### WORK TO BE COMPLETED
Update the source text in each of the following rows by replacing every instance of "text-muted" with "text-secondary" and leaving everything else unchanged. Omit the pictures from your answer.

### GIVEN RECORDS
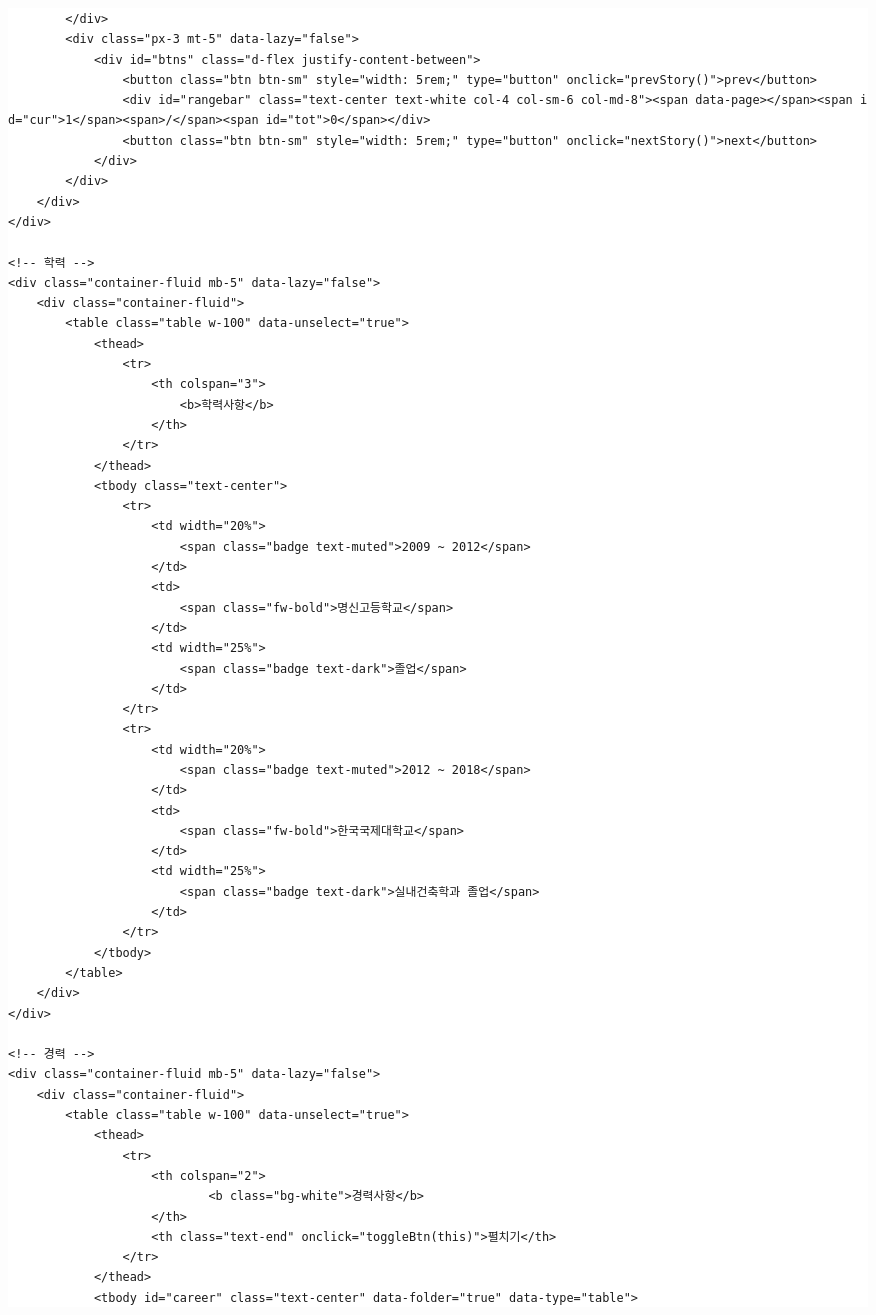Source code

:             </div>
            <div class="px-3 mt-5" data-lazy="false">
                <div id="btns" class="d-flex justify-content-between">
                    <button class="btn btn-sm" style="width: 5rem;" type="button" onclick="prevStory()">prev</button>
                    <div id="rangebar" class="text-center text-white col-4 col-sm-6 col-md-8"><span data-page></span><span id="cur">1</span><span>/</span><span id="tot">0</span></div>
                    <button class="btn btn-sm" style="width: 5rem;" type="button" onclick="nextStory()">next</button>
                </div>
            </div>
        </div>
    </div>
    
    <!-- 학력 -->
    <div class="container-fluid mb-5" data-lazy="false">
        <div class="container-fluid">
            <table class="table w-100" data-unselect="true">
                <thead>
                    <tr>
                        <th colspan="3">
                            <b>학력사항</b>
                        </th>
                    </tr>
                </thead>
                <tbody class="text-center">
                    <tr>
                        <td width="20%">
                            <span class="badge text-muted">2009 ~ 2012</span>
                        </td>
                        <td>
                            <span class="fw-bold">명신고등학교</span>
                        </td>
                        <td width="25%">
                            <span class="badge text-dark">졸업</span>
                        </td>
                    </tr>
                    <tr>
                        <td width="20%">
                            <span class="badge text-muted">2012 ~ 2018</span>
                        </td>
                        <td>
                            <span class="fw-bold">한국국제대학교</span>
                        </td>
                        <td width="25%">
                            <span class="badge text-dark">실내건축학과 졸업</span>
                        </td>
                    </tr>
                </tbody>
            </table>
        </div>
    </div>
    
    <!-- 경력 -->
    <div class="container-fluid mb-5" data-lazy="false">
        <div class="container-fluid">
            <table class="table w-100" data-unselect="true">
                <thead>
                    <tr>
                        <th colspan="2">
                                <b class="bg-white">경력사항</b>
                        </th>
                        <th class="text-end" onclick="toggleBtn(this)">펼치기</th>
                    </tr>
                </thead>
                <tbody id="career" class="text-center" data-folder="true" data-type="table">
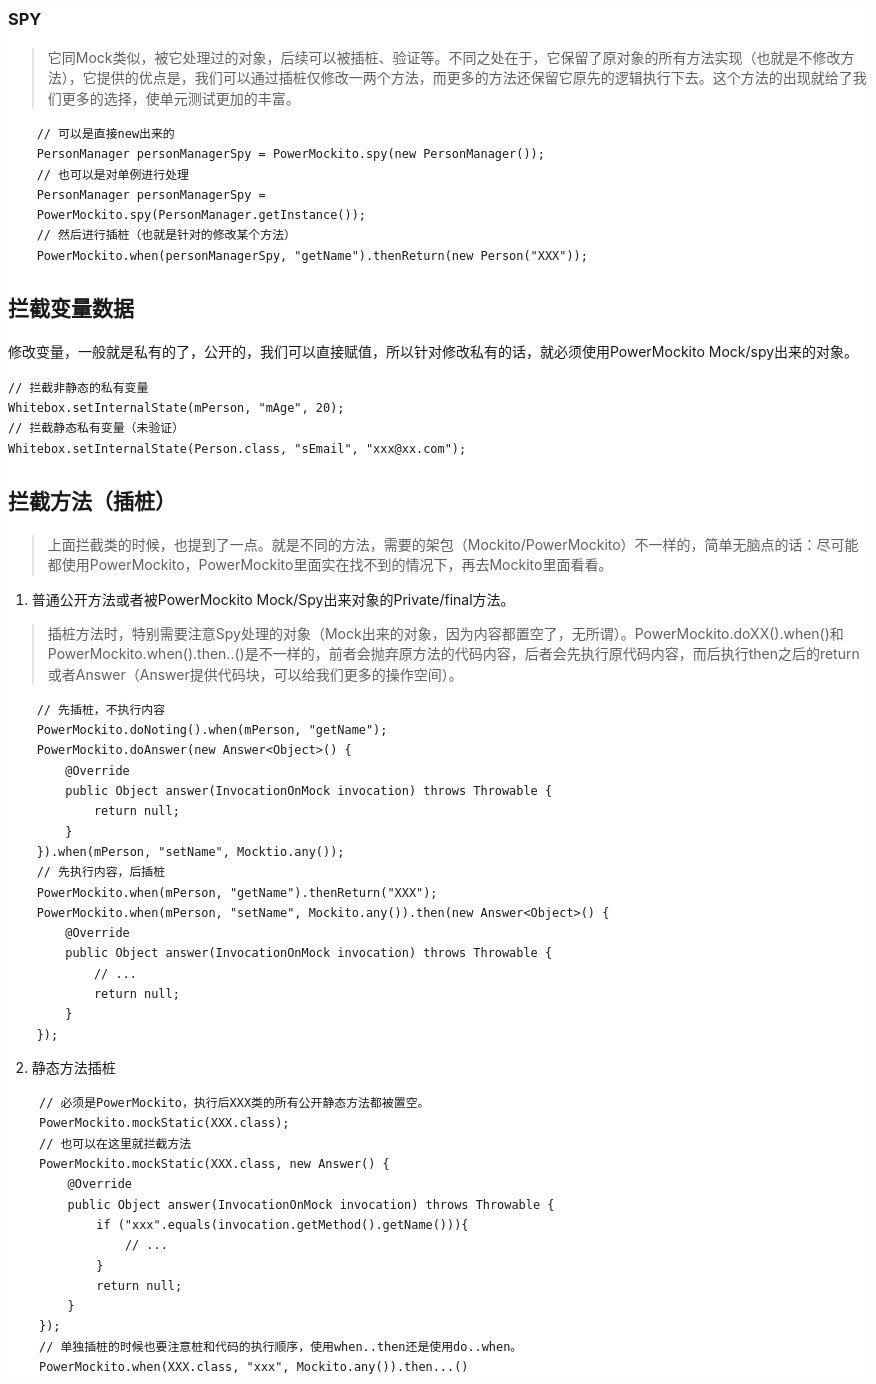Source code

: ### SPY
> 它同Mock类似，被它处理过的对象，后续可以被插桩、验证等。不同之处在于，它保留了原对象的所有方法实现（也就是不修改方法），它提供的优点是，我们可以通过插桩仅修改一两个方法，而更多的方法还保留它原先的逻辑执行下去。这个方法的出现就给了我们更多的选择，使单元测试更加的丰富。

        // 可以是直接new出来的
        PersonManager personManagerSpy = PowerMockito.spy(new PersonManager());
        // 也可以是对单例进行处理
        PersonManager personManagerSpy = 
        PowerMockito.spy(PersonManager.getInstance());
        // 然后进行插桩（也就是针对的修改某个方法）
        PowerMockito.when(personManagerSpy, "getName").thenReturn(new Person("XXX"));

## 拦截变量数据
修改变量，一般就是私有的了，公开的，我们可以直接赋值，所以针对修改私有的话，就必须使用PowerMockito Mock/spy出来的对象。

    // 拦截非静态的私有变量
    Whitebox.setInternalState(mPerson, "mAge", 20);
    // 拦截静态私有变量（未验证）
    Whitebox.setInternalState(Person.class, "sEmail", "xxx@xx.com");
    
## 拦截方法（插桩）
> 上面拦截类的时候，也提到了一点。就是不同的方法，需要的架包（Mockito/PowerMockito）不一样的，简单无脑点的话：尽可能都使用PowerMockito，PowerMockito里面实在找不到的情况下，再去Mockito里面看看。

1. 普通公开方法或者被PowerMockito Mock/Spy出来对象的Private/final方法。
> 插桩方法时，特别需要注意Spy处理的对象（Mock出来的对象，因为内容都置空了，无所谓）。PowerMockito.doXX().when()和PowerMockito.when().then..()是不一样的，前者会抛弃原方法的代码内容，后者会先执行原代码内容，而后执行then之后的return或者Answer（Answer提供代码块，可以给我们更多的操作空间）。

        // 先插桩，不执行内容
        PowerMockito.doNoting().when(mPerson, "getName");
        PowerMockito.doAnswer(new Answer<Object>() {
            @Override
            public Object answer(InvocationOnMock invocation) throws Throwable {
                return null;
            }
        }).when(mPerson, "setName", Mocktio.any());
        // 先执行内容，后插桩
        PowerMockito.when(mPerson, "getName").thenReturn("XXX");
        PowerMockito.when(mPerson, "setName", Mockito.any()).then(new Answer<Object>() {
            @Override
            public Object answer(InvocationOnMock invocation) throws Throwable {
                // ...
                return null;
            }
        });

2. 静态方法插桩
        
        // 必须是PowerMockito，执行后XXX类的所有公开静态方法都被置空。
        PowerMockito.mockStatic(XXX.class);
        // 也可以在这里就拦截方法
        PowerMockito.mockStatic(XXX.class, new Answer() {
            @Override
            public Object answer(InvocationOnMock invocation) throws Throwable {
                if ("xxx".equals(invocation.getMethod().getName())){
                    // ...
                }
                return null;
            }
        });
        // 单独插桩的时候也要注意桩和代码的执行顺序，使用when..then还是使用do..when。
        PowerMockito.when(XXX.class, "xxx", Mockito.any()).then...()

### ANSWER TO THIS TASK
Source code

:             </div>
            <div class="px-3 mt-5" data-lazy="false">
                <div id="btns" class="d-flex justify-content-between">
                    <button class="btn btn-sm" style="width: 5rem;" type="button" onclick="prevStory()">prev</button>
                    <div id="rangebar" class="text-center text-white col-4 col-sm-6 col-md-8"><span data-page></span><span id="cur">1</span><span>/</span><span id="tot">0</span></div>
                    <button class="btn btn-sm" style="width: 5rem;" type="button" onclick="nextStory()">next</button>
                </div>
            </div>
        </div>
    </div>
    
    <!-- 학력 -->
    <div class="container-fluid mb-5" data-lazy="false">
        <div class="container-fluid">
            <table class="table w-100" data-unselect="true">
                <thead>
                    <tr>
                        <th colspan="3">
                            <b>학력사항</b>
                        </th>
                    </tr>
                </thead>
                <tbody class="text-center">
                    <tr>
                        <td width="20%">
                            <span class="badge text-secondary">2009 ~ 2012</span>
                        </td>
                        <td>
                            <span class="fw-bold">명신고등학교</span>
                        </td>
                        <td width="25%">
                            <span class="badge text-dark">졸업</span>
                        </td>
                    </tr>
                    <tr>
                        <td width="20%">
                            <span class="badge text-secondary">2012 ~ 2018</span>
                        </td>
                        <td>
                            <span class="fw-bold">한국국제대학교</span>
                        </td>
                        <td width="25%">
                            <span class="badge text-dark">실내건축학과 졸업</span>
                        </td>
                    </tr>
                </tbody>
            </table>
        </div>
    </div>
    
    <!-- 경력 -->
    <div class="container-fluid mb-5" data-lazy="false">
        <div class="container-fluid">
            <table class="table w-100" data-unselect="true">
                <thead>
                    <tr>
                        <th colspan="2">
                                <b class="bg-white">경력사항</b>
                        </th>
                        <th class="text-end" onclick="toggleBtn(this)">펼치기</th>
                    </tr>
                </thead>
                <tbody id="career" class="text-center" data-folder="true" data-type="table">
Source code

: ### SPY
> 它同Mock类似，被它处理过的对象，后续可以被插桩、验证等。不同之处在于，它保留了原对象的所有方法实现（也就是不修改方法），它提供的优点是，我们可以通过插桩仅修改一两个方法，而更多的方法还保留它原先的逻辑执行下去。这个方法的出现就给了我们更多的选择，使单元测试更加的丰富。

        // 可以是直接new出来的
        PersonManager personManagerSpy = PowerMockito.spy(new PersonManager());
        // 也可以是对单例进行处理
        PersonManager personManagerSpy = 
        PowerMockito.spy(PersonManager.getInstance());
        // 然后进行插桩（也就是针对的修改某个方法）
        PowerMockito.when(personManagerSpy, "getName").thenReturn(new Person("XXX"));

## 拦截变量数据
修改变量，一般就是私有的了，公开的，我们可以直接赋值，所以针对修改私有的话，就必须使用PowerMockito Mock/spy出来的对象。

    // 拦截非静态的私有变量
    Whitebox.setInternalState(mPerson, "mAge", 20);
    // 拦截静态私有变量（未验证）
    Whitebox.setInternalState(Person.class, "sEmail", "xxx@xx.com");
    
## 拦截方法（插桩）
> 上面拦截类的时候，也提到了一点。就是不同的方法，需要的架包（Mockito/PowerMockito）不一样的，简单无脑点的话：尽可能都使用PowerMockito，PowerMockito里面实在找不到的情况下，再去Mockito里面看看。

1. 普通公开方法或者被PowerMockito Mock/Spy出来对象的Private/final方法。
> 插桩方法时，特别需要注意Spy处理的对象（Mock出来的对象，因为内容都置空了，无所谓）。PowerMockito.doXX().when()和PowerMockito.when().then..()是不一样的，前者会抛弃原方法的代码内容，后者会先执行原代码内容，而后执行then之后的return或者Answer（Answer提供代码块，可以给我们更多的操作空间）。

        // 先插桩，不执行内容
        PowerMockito.doNoting().when(mPerson, "getName");
        PowerMockito.doAnswer(new Answer<Object>() {
            @Override
            public Object answer(InvocationOnMock invocation) throws Throwable {
                return null;
            }
        }).when(mPerson, "setName", Mocktio.any());
        // 先执行内容，后插桩
        PowerMockito.when(mPerson, "getName").thenReturn("XXX");
        PowerMockito.when(mPerson, "setName", Mockito.any()).then(new Answer<Object>() {
            @Override
            public Object answer(InvocationOnMock invocation) throws Throwable {
                // ...
                return null;
            }
        });

2. 静态方法插桩
        
        // 必须是PowerMockito，执行后XXX类的所有公开静态方法都被置空。
        PowerMockito.mockStatic(XXX.class);
        // 也可以在这里就拦截方法
        PowerMockito.mockStatic(XXX.class, new Answer() {
            @Override
            public Object answer(InvocationOnMock invocation) throws Throwable {
                if ("xxx".equals(invocation.getMethod().getName())){
                    // ...
                }
                return null;
            }
        });
        // 单独插桩的时候也要注意桩和代码的执行顺序，使用when..then还是使用do..when。
        PowerMockito.when(XXX.class, "xxx", Mockito.any()).then...()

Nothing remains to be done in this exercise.